C'est en 1963 que la série Blueberry est lancée dans le journal Pilote. Le premier album sera publié en 1965, chez Dargaud. Jean-Michel Charlier (cf. ce dossier consacré à l'auteur) en est le scénariste. Il est associé à Jean Giraud au dessin, qui livre des planches réalistes, au style dynamique : les visages sont expressifs, certains décors grandioses, bien que trop souvent "enfermés" dans des cases trop petites. Déjà, dès les premières pages, on sent la profonde maîtrise du duo. Mais le souffle épique vient bien de Charlier. En effet, à une époque où bien des scénaristes raisonnent encore en termes de pages, voire de strips (avec des "chutes" régulières et des scènes plus ou moins indépendantes), Charlier pense déjà ses intrigues en albums, et même en cycles (ce qu'il fera aussi sur Buck Danny par exemple). C'est celui des guerres indiennes qui débute avec ce Fort Navajo, qui introduit le lieutenant Blueberry.

Le personnage principal se veut quelque peu différent du héros traditionnel, lisse et sans défauts. Blueberry est indiscipliné, bagarreur, insolent, il triche au poker, boit quand il en a l'occasion... bref, même s'il fera également preuve de ruse, de courage et de noblesse d'âme, c'est un type rude, plutôt à l'aise dans l'Ouest sauvage. Notons qu'il a également fait la guerre de Sécession, ce qui est précisé dès le début de ses aventures, même s'il faudra attendre la série dérivée, La Jeunesse de Blueberry, pour connaître les détails de cette période traitant de la guerre civile.




Fort Navajo
commence avec une scène de présentation très classique dans l'imaginaire western. Blueberry est confronté à des types quelque peu irrités par le fait qu'il triche au poker et les soulage ainsi de leurs dollars. Cela permet au lecteur de se rendre compte de l'habileté du héros lorsqu'il manie les Colt, mais aussi de son flegme et de son arrogance, signe d'une longue expérience.
Le reste de ce premier épisode de 46 planches accumule ce qui n'étaient pas encore complètement des clichés pour l'époque : le type haïssant les Amérindiens, l'officier inexpérimenté mais courageux, la guerre totale menaçant à cause des agissements de certains inconscients... mais si ces ingrédients fonctionnent encore aujourd'hui, c'est essentiellement grâce à la recette Charlier.

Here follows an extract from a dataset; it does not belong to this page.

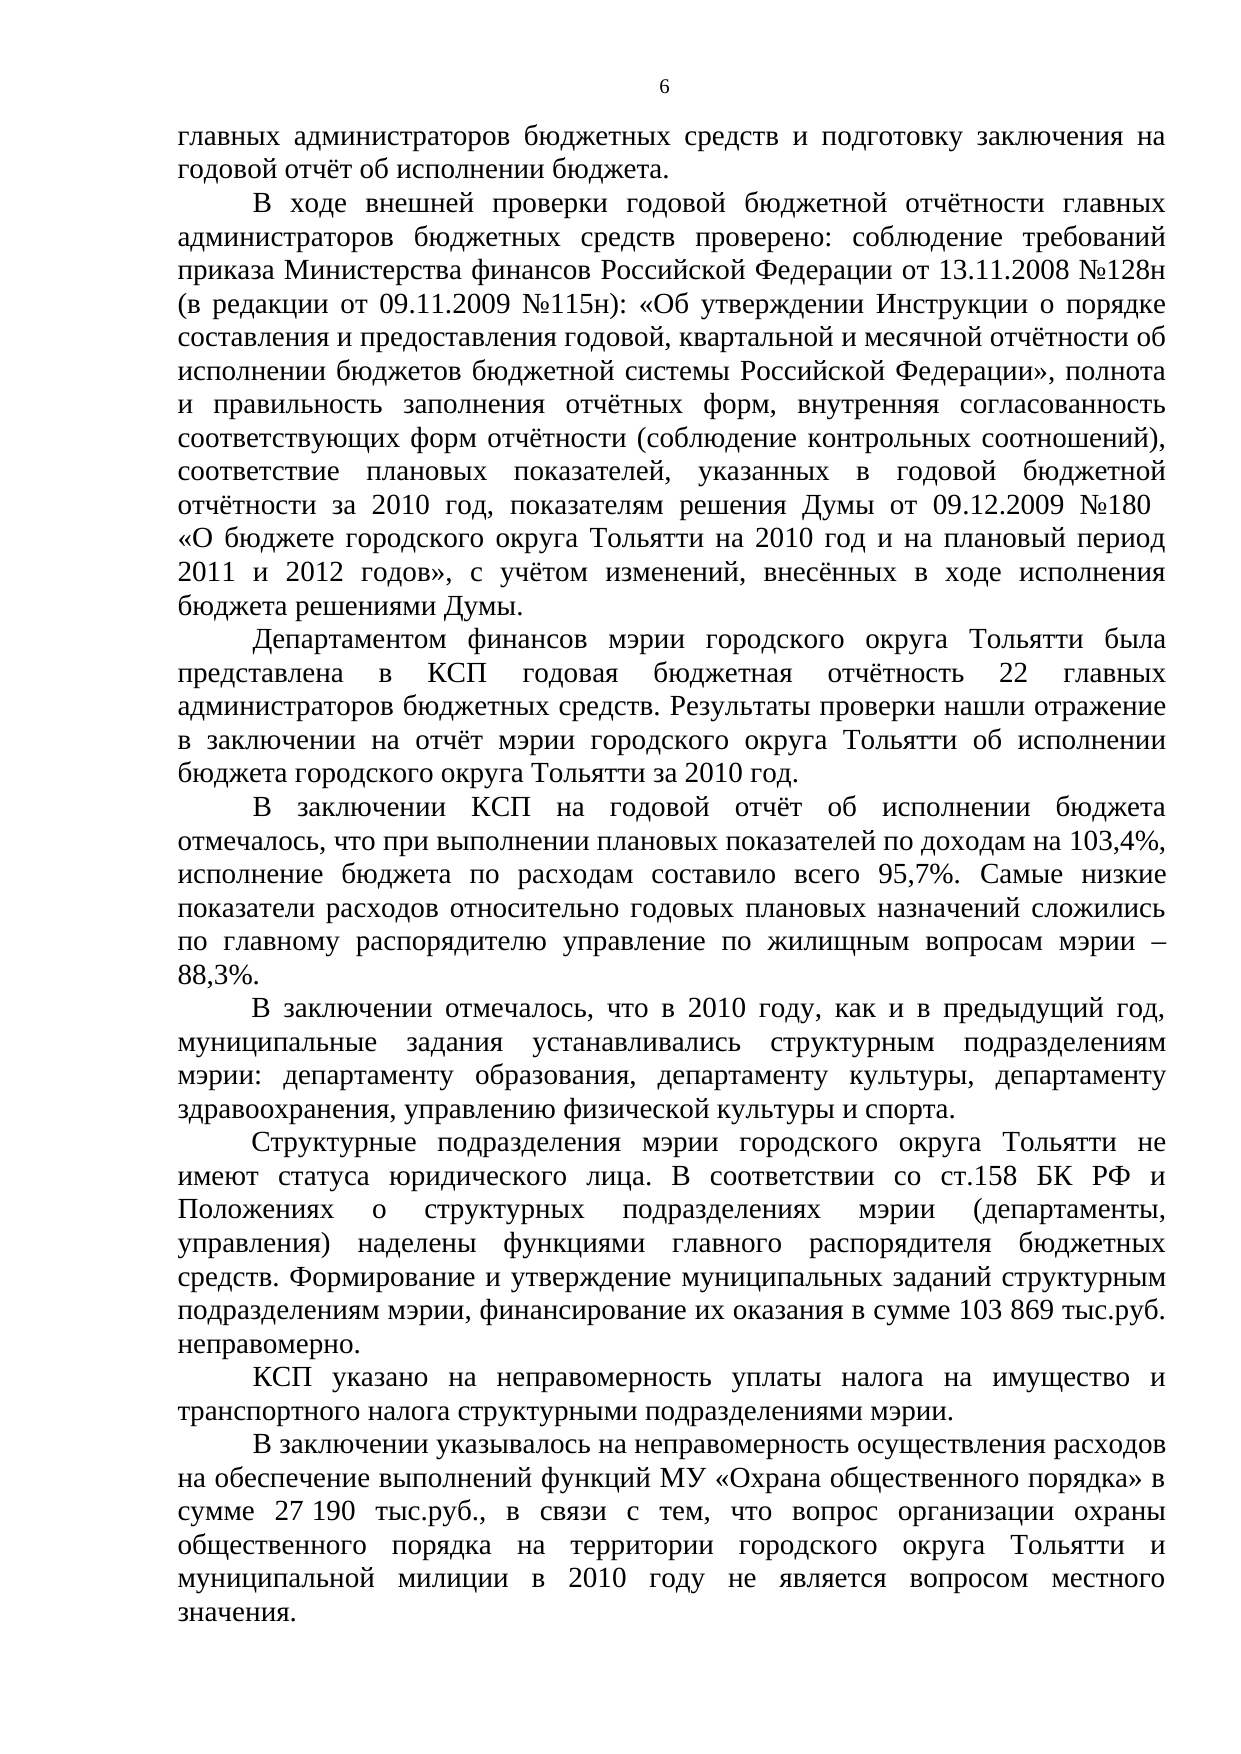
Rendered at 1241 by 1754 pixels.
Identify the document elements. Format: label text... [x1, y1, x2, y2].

Il est peu de dire que l'auteur maîtrise l'art narratif à la perfection. Le découpage est intelligent, les effets bien amenés, les dialogues ciselés et intemporels (un savoir-faire perceptible également dans Tanguy et Laverdure). Sans aucun manichéisme, Charlier décrit un Ouest sauvage, âpre, dangereux, mais d'où l'honneur et l'héroïsme ne sont pas absents. Blueberry y fait figure de balise morale, malgré ses excès ou défauts, et d'exemple de débrouillardise (se sortir d'une situation épineuse grâce à une tête bien faite sera l'une des caractéristiques des héros créés par le scénariste, que ce soit Valhardi, Marc Dacier, les scouts de La Patrouille des Castors ou Éric dans Barbe Rouge). 

Voilà donc une belle entrée en matière pour Blueberry, qui va par la suite devenir marshal, hors-la-loi, et rencontrer un tas de figures historiques, de Cochise (dans ce premier récit) à Wild Bill Hickok, en passant par Wyatt Earp ou encore le général Grant, devenu président des États-Unis. 

Un album installant parfaitement un personnage qui deviendra mythique. 

 
Les Intégrales Blueberry de Dargaud reprennent la colorisation originale des planches, ce qui vaut parfois quelques pages
aux couleurs trop saturées sur certains albums, mais aussi, comme ci-dessus, quelques planches en bichromie, au charme certain.



+ Les points positifs - Les points négatifs
  • L'immense talent narratif de Charlier.
  • Les planches de Giraud, rendant la rudesse de l'époque.
  • Un héros loin d'être parfait mais sympathique.
  • L'utilisation habile des faits et personnages historiques.

  • Cela manque de pleines pages impressionnantes et rendant justice aux décors, même si l'on comprend que, pour de nombreuses raisons, cela n'était pas une pratique courante à l'époque.